You can easily get it from the NuGet Package Manager Gallery by entering Micorsoft.Owin.OpenID. The Azure Active Directory has supported OpenID Connect for quite some time; every time you log into the Microsoft Azure Portal.
 
The support is easily accessible in the ASP.NET MVC Application. So, now develop the MVC application with the following procedure.
 
Step 1: Create the ASP.NET Web Application with MVC Project Template in the Visual Studio 2013
 
Step 2: Search for the OpenID Connect in the NuGet Package Manager
 
OpenID Connect in Owin Security
 
Step 3: It's very easy to switch from WS-Federation to OpenID. Open the Startup.Auth.cs page and implement the following code:
  1. using Microsoft.Owin.Security;  
  2.   
  3. public partial class Startup {  
  4.     public void ConfigureAuth(IAppBuilder app) {  
  5.         app.SetDefaultSignInAsAuthenticationType(  
  6.             CookieAuthenticationDefaults.AuthenticationType);  
  7.   
  8.         app.UseCookieAuthentication(new CookieAuthenticationOptions {});  
  9.   
  10.         app.UseOpenIdConnectAuthentication(  
  11.   
  12.             new Microsoft.Owin.Security.OpenIdConnect.OpenIdConnectAuthenticationOptions {  
  13.                 Client_Id = "",  
  14.                     Authority = ""  
  15.             });  
  16.     }  

In the code above is the following two main options available regarding OpenIdConnectAuthentication:
  • Client_Id: It is the uniquely identified identifier produced during the creation of the Azure Active Directory.
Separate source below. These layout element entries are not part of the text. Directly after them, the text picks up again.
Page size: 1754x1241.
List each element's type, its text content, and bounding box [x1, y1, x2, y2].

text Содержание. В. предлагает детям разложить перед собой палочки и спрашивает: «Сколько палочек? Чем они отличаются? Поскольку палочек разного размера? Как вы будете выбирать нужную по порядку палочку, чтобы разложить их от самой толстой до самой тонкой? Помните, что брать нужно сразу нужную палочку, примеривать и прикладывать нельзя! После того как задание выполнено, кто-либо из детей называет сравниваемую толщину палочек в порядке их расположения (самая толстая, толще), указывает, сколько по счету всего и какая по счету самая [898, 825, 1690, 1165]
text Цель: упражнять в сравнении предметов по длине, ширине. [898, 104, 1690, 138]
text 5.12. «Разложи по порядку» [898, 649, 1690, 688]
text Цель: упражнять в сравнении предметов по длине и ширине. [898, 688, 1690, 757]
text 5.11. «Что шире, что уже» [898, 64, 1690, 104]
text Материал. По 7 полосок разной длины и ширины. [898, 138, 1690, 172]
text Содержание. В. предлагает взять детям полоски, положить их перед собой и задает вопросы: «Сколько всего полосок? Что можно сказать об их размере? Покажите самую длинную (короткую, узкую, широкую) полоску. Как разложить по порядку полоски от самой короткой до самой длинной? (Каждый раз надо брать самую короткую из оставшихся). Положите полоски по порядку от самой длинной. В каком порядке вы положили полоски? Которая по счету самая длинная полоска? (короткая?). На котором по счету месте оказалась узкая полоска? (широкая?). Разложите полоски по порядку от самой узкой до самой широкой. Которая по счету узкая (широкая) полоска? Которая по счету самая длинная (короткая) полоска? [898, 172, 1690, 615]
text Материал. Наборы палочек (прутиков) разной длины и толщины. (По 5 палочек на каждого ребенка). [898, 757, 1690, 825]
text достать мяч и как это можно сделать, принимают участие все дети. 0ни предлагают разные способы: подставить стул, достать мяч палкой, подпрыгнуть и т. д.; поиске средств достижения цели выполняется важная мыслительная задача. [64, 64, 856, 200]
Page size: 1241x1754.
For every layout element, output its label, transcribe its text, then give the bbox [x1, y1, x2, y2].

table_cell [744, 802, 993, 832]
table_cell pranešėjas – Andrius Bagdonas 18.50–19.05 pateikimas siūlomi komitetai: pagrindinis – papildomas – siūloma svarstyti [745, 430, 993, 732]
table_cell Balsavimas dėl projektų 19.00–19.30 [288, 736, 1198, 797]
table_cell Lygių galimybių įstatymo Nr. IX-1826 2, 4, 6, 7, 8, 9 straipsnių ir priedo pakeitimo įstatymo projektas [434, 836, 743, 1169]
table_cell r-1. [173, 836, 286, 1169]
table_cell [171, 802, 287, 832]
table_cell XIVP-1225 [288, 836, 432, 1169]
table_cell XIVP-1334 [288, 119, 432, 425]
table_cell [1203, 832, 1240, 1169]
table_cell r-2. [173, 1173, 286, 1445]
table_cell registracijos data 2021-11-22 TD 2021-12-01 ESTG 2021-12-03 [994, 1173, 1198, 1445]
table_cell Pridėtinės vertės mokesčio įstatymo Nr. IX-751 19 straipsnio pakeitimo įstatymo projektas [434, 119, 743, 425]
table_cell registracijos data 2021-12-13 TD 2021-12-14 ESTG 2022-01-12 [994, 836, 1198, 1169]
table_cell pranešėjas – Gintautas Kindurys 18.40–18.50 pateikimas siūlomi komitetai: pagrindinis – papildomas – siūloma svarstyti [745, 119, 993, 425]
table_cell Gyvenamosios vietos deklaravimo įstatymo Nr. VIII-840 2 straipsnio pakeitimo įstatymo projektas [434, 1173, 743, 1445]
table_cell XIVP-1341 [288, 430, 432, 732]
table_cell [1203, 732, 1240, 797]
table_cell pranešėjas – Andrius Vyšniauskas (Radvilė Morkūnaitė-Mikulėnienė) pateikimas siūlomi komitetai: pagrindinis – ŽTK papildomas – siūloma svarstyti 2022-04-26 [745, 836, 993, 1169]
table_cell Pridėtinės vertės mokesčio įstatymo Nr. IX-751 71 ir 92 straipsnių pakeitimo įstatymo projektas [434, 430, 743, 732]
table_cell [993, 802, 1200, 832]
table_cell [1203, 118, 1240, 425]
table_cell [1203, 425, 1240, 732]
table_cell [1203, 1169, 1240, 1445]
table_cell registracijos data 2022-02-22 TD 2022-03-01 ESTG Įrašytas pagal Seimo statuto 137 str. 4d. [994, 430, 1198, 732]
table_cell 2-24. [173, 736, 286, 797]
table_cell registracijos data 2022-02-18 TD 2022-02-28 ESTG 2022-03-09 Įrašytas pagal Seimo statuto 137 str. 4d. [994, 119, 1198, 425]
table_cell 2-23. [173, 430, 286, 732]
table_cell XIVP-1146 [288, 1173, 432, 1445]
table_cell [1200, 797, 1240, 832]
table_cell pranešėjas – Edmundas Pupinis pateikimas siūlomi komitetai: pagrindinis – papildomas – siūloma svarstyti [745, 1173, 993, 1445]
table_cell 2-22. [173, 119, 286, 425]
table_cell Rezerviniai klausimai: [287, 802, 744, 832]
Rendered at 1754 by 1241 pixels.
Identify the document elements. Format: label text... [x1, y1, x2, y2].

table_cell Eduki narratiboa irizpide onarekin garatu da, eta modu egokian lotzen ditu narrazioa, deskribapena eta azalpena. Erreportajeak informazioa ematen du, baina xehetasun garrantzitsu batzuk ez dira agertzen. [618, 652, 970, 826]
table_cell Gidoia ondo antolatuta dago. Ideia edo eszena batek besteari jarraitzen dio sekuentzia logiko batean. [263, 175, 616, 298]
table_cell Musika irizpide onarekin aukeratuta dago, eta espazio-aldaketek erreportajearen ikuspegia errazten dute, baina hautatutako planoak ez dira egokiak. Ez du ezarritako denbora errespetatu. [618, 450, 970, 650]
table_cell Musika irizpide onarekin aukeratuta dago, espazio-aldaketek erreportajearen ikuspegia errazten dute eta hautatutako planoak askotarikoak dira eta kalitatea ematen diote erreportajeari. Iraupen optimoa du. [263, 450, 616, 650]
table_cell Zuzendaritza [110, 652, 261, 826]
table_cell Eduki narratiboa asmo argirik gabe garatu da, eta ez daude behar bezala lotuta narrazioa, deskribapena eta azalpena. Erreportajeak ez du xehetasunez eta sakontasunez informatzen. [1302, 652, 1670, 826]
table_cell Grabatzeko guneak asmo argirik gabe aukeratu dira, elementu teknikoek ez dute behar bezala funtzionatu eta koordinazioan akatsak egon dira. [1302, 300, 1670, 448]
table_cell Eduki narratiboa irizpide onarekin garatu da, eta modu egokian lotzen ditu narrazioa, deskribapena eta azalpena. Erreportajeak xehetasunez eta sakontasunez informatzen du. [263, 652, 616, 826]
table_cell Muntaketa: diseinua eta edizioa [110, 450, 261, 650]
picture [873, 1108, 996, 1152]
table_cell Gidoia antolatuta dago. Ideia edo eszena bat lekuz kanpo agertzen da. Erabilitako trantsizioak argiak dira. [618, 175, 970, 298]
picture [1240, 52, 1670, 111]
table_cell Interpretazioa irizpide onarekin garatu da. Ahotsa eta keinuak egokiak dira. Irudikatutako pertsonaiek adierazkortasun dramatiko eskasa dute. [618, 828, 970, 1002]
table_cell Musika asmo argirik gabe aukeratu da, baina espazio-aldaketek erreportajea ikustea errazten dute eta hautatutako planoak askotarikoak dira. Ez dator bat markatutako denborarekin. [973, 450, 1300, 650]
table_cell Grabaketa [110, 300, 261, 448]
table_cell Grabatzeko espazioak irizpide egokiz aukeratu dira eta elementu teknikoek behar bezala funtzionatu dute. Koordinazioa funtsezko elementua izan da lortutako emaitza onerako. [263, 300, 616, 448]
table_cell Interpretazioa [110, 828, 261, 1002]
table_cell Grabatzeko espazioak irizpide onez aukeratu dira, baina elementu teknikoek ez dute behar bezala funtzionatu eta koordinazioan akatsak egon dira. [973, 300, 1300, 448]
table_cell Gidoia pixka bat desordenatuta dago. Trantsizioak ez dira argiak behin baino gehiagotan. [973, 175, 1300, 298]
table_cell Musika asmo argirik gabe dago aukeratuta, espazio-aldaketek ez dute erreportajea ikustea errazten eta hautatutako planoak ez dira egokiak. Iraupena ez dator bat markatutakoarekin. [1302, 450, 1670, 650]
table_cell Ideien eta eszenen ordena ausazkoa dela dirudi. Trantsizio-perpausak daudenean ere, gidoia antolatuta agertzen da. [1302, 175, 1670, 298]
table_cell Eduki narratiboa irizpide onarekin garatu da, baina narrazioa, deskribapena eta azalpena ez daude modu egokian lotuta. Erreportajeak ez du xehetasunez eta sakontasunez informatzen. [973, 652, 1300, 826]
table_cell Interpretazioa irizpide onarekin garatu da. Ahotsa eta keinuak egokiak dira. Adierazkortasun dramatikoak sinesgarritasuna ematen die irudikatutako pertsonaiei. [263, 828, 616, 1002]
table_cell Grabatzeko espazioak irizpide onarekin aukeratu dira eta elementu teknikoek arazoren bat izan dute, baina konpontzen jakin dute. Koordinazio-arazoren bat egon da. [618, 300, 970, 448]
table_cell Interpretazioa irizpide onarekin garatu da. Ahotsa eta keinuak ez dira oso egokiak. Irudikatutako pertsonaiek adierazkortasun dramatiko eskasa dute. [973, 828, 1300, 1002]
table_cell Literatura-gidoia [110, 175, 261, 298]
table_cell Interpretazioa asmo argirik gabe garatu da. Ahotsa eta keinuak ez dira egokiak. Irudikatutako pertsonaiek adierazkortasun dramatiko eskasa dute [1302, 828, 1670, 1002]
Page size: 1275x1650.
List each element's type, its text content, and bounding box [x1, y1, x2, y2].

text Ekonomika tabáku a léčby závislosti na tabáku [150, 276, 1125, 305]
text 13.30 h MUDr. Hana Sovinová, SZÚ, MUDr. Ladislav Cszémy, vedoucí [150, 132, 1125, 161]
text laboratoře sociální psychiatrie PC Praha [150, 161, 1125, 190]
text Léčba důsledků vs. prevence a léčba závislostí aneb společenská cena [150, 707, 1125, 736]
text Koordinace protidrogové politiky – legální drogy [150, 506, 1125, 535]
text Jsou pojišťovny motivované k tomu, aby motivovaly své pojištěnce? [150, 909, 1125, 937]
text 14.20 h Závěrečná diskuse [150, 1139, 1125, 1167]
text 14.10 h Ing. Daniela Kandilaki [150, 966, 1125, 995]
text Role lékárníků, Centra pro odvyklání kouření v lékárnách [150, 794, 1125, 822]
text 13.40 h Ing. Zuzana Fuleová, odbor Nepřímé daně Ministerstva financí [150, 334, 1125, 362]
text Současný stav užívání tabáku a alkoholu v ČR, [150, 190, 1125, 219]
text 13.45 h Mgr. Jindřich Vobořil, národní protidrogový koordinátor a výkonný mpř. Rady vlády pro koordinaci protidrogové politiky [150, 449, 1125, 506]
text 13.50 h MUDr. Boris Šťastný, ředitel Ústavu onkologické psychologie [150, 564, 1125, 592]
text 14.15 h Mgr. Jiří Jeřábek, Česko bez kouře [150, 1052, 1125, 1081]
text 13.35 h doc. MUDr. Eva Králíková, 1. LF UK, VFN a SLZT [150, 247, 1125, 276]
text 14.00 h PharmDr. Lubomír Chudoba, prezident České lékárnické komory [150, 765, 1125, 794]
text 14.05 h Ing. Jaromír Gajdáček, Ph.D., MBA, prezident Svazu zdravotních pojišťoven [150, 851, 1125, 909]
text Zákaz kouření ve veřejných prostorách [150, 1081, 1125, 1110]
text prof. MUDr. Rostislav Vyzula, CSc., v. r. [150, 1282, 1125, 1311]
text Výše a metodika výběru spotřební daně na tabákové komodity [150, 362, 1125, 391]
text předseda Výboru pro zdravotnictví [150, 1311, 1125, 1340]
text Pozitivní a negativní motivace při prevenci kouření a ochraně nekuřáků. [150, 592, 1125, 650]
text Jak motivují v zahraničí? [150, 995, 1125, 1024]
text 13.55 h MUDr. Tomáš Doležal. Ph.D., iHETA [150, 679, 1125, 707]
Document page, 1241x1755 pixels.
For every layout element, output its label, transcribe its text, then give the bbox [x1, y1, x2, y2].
We've been using this value for all OAuth2 flows where the app acted as a client; in OpenID Connect we use it roughly the same way in which we used the realm in WS-Federation
  • Authority: This represents the Azure Active Directory tenant. The AAD exposes the metadata describing the signing key and issuer values to validate. It gets or sets the authority to use when making the OpenID Connect calls.
That's it for adding the OpenID Connect association to an application.
 

Summary

 
There are more things we could do as sign in and at the same time obtain an access token for the app to access the other APIs. The team is working on how to add this support to the web programming stack. Thanks for reading.